Senin, 10 November 2025

Ledakan di Jakarta Utara

Ledakan di SMAN 72 Jakarta Tindakan Ekstremisme Kekerasan, Tak Ada Toleransi terhadap Perundungan

Peristiwa di SMAN 72 Jakarta merupakan alarm peringatan bahwa kesiapsiagaan dan langkah prevensi mesti selalu dilakukan.

Editor: Dewi Agustina
Fahdi Fahlevi
LEDAKAN SMAN 72 - Ratusan siswa mendatangi SMAN 72 Jakarta, Kelapa Gading, Jakarta Utara, pada Sabtu (8/11/2025) sore. Setara Institute menilai peristiwa ledakan di Masjid SMAN 72 Jakarta pada Jumat (7/11/2025) merupakan tindakan ekstremisme kekerasan.  
Ringkasan Berita:
  • Setara Institute menilai peristiwa ledakan di Masjid SMAN 72 Jakarta merupakan tindakan ekstremisme kekerasan
  • Peristiwa itu merupakan alarm peringatan bahwa kesiapsiagaan dan langkah prevensi harus selalu dilakukan
  • Permasalahan ekstremisme berbasis kekerasan di usia dini masih lah besar dalam tata kebinekaan Indonesia 


TRIBUNNEWS.COM, JAKARTA - Setara Institute menilai peristiwa ledakan di Masjid SMAN 72 Jakarta pada Jumat (7/11/2025) merupakan tindakan ekstremisme kekerasan. 

SETARA Institute adalah lembaga riset dan advokasi independen di Indonesia yang berfokus pada hak asasi manusia (HAM), demokrasi, dan pluralisme--terutama dalam isu kebebasan beragama dan berkeyakinan (KBB), toleransi sosial, serta kesetaraan warga negara di depan hukum.

Insiden ledakan terjadi di lingkungan sekolah SMA Negeri 72 Jakarta, Kelapa Gading, Jakarta Utara, Jumat (7/11/2025) sekitar pukul 12.05 WIB.

Baca juga: Pelajaran dari Ledakan di SMAN 72 Jakarta: Keluarga dan Sekolah Harus Lebih Peka

Diduga ledakan tersebut dipicu bahan peledak yang dibawa seorang siswa di sekolah tersebut.

Menurut Halili Hasan, Direktur Eksekutif SETARA Institute, sebelum tragedi tersebut, dalam tiga tahun terakhir, tidak terjadi satu pun serangan teroris di Indonesia (zero terrorist attack).

Data yang Diberikan:

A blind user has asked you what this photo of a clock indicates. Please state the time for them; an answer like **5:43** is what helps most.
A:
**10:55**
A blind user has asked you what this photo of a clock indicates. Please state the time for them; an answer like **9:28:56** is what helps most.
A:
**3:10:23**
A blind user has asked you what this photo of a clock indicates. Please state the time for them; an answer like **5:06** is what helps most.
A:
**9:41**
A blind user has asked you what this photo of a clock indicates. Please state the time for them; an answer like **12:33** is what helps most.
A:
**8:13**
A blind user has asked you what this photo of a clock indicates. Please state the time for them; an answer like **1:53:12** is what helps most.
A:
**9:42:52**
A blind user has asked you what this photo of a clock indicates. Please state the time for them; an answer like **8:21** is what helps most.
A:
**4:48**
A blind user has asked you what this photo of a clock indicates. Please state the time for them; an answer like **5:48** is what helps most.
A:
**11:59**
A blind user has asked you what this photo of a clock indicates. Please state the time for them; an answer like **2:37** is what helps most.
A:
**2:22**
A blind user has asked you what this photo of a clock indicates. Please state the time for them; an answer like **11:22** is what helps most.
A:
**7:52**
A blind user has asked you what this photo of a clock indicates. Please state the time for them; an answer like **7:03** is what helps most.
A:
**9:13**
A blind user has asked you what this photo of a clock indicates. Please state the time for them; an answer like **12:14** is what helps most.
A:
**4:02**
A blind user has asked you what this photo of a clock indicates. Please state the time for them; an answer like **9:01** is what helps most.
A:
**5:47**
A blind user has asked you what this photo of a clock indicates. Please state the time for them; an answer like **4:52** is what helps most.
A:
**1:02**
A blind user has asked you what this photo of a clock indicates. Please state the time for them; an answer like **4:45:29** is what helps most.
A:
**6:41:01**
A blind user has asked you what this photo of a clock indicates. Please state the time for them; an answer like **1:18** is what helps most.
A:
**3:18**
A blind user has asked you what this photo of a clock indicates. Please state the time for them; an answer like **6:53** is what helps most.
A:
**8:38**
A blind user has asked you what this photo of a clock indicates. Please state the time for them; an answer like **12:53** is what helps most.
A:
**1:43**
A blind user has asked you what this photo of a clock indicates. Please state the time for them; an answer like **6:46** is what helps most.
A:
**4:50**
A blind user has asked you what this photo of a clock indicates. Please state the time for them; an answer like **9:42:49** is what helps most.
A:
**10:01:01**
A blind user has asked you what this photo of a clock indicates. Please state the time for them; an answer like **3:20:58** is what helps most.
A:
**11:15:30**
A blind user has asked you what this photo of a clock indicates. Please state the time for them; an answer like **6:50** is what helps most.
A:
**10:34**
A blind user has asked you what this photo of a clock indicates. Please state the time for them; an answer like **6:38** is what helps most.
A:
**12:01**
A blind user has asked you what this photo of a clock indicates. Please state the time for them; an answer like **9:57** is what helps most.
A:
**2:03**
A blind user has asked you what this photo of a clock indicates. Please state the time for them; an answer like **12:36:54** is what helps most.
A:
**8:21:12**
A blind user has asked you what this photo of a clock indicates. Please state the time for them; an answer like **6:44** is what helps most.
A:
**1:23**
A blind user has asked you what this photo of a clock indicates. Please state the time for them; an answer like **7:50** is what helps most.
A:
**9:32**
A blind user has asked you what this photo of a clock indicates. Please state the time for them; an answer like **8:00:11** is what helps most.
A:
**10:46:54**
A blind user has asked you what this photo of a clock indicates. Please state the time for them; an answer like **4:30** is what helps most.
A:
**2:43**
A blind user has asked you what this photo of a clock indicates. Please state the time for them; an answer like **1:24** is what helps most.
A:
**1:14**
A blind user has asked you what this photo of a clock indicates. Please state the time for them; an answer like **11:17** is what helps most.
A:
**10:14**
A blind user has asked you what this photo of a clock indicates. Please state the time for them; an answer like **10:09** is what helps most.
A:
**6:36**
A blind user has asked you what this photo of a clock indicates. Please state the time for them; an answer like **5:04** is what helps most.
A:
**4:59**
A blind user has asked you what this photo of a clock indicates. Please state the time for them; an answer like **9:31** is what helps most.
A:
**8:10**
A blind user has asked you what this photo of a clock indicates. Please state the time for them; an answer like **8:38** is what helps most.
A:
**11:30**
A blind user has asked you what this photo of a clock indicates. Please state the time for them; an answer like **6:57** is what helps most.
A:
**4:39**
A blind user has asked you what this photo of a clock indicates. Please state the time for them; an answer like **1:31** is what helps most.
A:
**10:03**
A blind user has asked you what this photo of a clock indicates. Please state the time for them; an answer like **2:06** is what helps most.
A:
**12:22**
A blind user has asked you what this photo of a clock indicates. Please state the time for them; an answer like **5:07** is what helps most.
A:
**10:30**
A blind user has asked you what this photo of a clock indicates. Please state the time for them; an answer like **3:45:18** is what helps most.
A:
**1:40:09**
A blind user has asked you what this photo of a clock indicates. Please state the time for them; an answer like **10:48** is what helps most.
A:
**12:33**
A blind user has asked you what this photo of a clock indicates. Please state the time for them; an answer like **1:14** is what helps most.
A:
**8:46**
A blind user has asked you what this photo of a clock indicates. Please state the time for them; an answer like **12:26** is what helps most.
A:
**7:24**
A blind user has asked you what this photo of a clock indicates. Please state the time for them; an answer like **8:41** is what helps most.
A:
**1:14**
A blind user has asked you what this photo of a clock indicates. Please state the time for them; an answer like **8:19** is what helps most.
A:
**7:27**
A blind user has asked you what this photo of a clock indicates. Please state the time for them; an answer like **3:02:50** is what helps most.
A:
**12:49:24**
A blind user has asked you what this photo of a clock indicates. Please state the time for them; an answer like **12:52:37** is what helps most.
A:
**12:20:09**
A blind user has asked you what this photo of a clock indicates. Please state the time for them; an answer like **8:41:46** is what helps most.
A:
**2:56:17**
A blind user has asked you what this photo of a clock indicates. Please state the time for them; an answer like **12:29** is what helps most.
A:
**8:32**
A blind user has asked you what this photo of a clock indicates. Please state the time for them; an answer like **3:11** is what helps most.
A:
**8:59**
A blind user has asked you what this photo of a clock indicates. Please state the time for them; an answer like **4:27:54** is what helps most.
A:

Yang Harus Dikerjakan:
a – Tuliskan ulang sebagian berita ledakan di SMAN 72 tanpa mengubah apa pun. Mulailah dari bagian yang memuat "Diduga ledakan tersebut" dan berhenti setelah "(zero terrorist attack).".
b – Menurut berita ledakan di SMAN 72, sekitar pukul berapa ledakan itu terjadi?
c – Teruskan berita ledakan di SMAN 72 mulai setelah kalimat terakhir yang ada.
Data di atas sama sekali tidak berkaitan dengan berita ledakan di SMAN 72.

Jawaban Latihan:
a –
Diduga ledakan tersebut dipicu bahan peledak yang dibawa seorang siswa di sekolah tersebut.

Menurut Halili Hasan, Direktur Eksekutif SETARA Institute, sebelum tragedi tersebut, dalam tiga tahun terakhir, tidak terjadi satu pun serangan teroris di Indonesia (zero terrorist attack).

b – Sekitar pukul 12.05 WIB.

c –
Namun, peristiwa di SMAN 72 Jakarta merupakan alarm peringatan bahwa kesiapsiagaan dan langkah prevensi mesti selalu dilakukan guna menghindari terjadinya keberulangan dan mencegah ekstremisme berbasis kekerasan. 

 

 

Terkait kejadian ini SETARA Institute menyampaikan beberapa pernyataan:

1. Tragedi di SMA 72 Jakarta ini mesti dicatat sebagai peringatan bahwa permasalahan ekstremisme berbasis kekerasan di usia dini masih lah besar dalam tata kebinekaan Indonesia. 

Nama-nama teroris dunia yaitu “Brenton Tarrant” pelaku teror di Selandia Baru dan “Alexandre Bissonnette” pelaku teror di Kanada, serta narasi “Welcome to Hell” di senapan mainan yang diduga milik terduga pelaku merupakan penegas bahwa tragedi tersebut bukanlah peristiwa kriminal biasa, namun patut diduga mengarah pada terorisme.

2.    Tragedi tersebut menegaskan bahwa seluruh pihak mesti bekerjasama dan terlibat dalam agenda mencegah dan menangani kompleksitas eksremisme kekerasan. 

Derasnya arus informasi dan kemajuan teknologi melipatgandakan kompleksitas persoalan pencegahan dan penanganan keterpaparan, terutama di kalangan generasi muda. 

Upaya-upaya peningkatan literasi kebangsaan, toleransi, dan penghormatan terhadap perbedaan harus dilakukan secara lebih massif untuk mencegah keterpaparan masyarakat dan generasi muda kita dengan ideologi dan narasi ekstremisme-kekerasan.

3.    Di antara sejumlah agenda mendesak untuk mencegah dan menangani keterpaparan anak-anak usia dini dari ideologi dan narasi ekstremisme--kekerasan adalah dengan menguatkan kemampuan berfikir kritis serta meningkatkan penerimaan (acceptance) atas keberagaman di sekitar mereka. 

Masyarakat dan generasi muda kita harus dibiasakan untuk menghaluskan (sublimate) ketidaksetujuan (disapproval) mereka terhadap yang lain atau yang berbeda (liyan/the others).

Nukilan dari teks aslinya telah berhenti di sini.